- _Problem_
Reproduce the items word for word, from the very first line through the line containing "Logged time: 5,15,50", inclusive.

- _Dataset_

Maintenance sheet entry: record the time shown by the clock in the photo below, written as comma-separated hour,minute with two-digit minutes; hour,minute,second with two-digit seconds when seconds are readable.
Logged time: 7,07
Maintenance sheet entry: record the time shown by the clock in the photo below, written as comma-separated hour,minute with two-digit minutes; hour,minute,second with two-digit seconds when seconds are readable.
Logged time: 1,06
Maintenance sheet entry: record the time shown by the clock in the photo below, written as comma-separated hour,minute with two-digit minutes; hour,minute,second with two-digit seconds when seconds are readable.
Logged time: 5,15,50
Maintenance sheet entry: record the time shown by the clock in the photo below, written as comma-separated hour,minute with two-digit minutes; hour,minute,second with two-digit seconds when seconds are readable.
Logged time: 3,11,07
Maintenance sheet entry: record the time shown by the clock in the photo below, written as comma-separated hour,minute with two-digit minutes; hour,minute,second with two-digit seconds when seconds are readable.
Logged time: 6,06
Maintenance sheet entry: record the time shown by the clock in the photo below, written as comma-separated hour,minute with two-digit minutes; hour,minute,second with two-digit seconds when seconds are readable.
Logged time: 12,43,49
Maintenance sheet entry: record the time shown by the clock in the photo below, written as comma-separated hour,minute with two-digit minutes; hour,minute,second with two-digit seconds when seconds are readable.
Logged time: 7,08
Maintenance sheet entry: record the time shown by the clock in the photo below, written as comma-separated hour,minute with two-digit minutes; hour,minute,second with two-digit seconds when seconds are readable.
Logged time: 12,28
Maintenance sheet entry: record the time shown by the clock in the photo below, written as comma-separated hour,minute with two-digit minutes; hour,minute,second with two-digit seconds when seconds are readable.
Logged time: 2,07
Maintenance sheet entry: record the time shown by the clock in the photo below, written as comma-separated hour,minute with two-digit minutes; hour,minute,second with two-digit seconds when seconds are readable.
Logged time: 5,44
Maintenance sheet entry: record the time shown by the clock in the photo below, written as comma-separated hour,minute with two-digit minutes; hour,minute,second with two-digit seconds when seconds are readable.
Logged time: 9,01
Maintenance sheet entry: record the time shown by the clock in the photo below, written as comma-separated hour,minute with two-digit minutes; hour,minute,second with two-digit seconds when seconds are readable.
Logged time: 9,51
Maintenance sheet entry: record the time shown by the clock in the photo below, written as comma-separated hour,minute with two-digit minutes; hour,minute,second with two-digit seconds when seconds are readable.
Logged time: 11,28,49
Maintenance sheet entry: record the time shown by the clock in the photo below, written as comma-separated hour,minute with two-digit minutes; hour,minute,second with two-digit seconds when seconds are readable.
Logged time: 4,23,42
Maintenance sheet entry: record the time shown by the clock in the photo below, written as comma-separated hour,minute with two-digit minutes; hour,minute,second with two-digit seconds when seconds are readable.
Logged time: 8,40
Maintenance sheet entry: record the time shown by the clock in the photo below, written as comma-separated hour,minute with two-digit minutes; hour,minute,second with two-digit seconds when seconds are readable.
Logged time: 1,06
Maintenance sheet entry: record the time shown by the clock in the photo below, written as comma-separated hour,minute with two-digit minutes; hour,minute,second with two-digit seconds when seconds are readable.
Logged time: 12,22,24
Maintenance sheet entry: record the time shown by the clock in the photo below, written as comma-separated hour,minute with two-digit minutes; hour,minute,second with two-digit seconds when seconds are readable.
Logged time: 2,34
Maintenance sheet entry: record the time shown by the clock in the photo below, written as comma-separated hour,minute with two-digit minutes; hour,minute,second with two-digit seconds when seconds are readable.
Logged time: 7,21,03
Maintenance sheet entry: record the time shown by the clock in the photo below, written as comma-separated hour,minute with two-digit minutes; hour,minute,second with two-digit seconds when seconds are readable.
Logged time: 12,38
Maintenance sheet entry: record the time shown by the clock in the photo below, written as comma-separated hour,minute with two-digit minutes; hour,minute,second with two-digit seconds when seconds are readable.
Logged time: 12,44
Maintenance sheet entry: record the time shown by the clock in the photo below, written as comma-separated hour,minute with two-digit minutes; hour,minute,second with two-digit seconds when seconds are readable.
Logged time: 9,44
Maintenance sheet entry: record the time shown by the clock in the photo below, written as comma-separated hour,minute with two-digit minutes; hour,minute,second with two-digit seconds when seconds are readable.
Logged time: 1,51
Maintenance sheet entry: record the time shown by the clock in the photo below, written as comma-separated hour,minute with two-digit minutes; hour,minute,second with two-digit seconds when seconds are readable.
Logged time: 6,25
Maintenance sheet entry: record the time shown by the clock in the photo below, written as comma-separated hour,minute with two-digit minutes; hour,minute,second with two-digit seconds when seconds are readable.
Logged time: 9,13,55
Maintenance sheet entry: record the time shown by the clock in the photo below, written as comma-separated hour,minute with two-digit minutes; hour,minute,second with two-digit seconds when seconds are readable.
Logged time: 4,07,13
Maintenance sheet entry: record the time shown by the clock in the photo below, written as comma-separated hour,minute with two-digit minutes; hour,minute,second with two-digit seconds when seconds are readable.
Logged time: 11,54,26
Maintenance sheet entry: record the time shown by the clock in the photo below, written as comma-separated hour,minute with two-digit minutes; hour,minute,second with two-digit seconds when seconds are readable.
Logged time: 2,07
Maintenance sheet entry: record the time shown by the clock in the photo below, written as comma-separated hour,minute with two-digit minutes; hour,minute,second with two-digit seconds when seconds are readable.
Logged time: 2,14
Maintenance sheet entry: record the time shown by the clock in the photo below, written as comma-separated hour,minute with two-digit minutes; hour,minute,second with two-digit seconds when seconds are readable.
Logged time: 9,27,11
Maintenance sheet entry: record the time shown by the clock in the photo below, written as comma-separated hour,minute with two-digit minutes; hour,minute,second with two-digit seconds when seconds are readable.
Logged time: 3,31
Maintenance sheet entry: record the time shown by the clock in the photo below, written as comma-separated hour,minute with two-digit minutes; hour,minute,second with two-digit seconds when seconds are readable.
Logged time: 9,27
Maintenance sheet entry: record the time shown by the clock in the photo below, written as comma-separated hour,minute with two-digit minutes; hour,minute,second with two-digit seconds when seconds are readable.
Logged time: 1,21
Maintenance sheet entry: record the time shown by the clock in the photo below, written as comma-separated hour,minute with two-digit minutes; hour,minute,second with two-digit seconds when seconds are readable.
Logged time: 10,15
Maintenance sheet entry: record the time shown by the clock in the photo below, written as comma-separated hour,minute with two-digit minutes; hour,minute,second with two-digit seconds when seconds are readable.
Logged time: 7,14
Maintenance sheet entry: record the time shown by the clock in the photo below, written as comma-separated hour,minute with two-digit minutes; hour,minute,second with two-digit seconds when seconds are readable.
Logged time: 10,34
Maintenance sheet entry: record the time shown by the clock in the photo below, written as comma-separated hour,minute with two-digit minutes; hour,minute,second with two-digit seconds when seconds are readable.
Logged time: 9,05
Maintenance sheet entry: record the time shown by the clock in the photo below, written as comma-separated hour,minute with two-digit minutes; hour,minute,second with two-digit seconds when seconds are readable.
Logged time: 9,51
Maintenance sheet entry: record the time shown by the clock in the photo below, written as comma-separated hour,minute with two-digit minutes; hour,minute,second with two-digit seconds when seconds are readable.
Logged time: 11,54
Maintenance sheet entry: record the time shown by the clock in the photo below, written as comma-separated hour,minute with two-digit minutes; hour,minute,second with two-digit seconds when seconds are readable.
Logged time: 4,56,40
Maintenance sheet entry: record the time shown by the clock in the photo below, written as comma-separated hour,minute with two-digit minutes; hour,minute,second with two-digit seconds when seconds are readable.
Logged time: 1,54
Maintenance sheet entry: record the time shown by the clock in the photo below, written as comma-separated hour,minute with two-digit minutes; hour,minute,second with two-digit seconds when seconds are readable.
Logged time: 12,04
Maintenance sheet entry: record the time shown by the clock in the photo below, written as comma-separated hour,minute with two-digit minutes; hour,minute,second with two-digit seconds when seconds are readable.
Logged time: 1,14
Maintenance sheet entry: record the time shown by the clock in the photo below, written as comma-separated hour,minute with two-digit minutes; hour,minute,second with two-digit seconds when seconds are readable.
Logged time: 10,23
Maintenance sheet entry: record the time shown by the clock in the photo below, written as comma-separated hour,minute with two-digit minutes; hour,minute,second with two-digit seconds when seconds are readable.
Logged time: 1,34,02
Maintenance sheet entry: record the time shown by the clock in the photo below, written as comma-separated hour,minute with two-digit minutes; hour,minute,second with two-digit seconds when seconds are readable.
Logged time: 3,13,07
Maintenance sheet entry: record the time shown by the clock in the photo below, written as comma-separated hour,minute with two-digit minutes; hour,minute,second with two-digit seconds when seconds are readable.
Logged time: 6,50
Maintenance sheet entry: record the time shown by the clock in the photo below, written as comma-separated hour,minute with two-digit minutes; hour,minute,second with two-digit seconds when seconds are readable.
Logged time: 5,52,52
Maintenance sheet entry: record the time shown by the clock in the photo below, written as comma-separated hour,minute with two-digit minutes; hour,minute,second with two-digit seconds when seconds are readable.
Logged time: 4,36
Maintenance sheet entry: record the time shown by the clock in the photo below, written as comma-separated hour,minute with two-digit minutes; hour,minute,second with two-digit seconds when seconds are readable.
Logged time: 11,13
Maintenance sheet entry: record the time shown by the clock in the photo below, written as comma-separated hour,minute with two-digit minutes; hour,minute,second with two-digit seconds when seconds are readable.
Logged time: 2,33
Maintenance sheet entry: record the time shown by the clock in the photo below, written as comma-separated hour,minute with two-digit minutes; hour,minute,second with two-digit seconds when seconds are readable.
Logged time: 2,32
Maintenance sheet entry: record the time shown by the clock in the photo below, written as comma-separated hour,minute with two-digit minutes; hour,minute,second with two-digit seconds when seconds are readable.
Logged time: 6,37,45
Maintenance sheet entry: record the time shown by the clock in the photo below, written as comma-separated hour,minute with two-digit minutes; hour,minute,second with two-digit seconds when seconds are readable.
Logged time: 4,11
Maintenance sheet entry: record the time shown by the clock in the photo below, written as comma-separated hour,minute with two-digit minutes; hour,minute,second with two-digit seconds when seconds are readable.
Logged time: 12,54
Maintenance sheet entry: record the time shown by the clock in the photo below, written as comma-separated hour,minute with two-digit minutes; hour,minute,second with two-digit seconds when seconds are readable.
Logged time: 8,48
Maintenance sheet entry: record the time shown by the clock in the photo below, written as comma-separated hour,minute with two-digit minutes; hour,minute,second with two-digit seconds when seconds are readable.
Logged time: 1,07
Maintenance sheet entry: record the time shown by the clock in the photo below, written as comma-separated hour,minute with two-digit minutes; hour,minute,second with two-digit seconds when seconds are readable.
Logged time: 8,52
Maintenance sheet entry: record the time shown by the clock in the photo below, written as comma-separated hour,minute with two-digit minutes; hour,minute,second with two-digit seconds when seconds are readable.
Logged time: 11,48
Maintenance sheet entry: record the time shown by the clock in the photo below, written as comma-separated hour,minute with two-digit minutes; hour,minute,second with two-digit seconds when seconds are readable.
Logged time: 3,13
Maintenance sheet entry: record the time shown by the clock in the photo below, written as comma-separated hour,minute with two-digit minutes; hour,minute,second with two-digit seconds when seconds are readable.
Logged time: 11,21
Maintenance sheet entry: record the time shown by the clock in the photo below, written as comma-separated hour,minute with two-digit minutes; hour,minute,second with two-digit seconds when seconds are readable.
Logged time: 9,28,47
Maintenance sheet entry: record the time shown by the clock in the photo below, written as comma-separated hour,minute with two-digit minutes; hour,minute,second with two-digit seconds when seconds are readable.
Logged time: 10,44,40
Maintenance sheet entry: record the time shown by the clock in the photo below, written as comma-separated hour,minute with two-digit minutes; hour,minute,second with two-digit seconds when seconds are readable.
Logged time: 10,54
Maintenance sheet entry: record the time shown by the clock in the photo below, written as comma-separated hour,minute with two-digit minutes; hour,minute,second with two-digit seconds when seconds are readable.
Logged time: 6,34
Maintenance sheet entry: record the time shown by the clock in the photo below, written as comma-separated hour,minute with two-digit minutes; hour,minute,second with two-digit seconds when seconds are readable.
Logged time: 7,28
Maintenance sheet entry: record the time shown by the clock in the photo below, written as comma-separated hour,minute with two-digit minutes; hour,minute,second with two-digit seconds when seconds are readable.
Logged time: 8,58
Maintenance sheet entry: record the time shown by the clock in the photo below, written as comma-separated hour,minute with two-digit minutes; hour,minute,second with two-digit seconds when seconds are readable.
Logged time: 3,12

- _Response_
Maintenance sheet entry: record the time shown by the clock in the photo below, written as comma-separated hour,minute with two-digit minutes; hour,minute,second with two-digit seconds when seconds are readable.
Logged time: 7,07
Maintenance sheet entry: record the time shown by the clock in the photo below, written as comma-separated hour,minute with two-digit minutes; hour,minute,second with two-digit seconds when seconds are readable.
Logged time: 1,06
Maintenance sheet entry: record the time shown by the clock in the photo below, written as comma-separated hour,minute with two-digit minutes; hour,minute,second with two-digit seconds when seconds are readable.
Logged time: 5,15,50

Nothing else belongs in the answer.